● Exercise
Present exactly, and only, the lines running from the line that contains "1. Count the number of NAs in the data" through the end of the entries below.

● Material for this task
.....
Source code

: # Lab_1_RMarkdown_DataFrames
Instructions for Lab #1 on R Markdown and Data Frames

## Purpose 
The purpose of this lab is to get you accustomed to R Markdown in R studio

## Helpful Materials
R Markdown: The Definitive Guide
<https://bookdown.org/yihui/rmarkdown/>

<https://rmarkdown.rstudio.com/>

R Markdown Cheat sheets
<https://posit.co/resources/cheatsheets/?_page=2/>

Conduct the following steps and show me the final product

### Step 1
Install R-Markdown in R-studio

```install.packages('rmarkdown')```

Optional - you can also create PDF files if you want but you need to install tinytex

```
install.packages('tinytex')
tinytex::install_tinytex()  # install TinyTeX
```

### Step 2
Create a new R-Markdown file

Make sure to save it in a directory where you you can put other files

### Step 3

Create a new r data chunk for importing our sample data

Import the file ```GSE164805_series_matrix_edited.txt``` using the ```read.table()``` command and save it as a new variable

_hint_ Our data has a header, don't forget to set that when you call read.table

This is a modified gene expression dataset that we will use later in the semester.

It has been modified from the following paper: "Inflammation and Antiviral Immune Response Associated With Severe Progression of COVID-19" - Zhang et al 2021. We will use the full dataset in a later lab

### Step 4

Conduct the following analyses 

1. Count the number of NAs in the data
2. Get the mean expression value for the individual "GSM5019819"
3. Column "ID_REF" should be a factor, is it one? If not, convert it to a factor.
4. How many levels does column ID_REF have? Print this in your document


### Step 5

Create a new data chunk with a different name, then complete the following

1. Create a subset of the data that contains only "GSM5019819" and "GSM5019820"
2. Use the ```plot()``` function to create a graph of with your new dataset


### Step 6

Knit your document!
.....
● Exercise result
1. Count the number of NAs in the data
2. Get the mean expression value for the individual "GSM5019819"
3. Column "ID_REF" should be a factor, is it one? If not, convert it to a factor.
4. How many levels does column ID_REF have? Print this in your document


### Step 5

Create a new data chunk with a different name, then complete the following

1. Create a subset of the data that contains only "GSM5019819" and "GSM5019820"
2. Use the ```plot()``` function to create a graph of with your new dataset


### Step 6

Knit your document!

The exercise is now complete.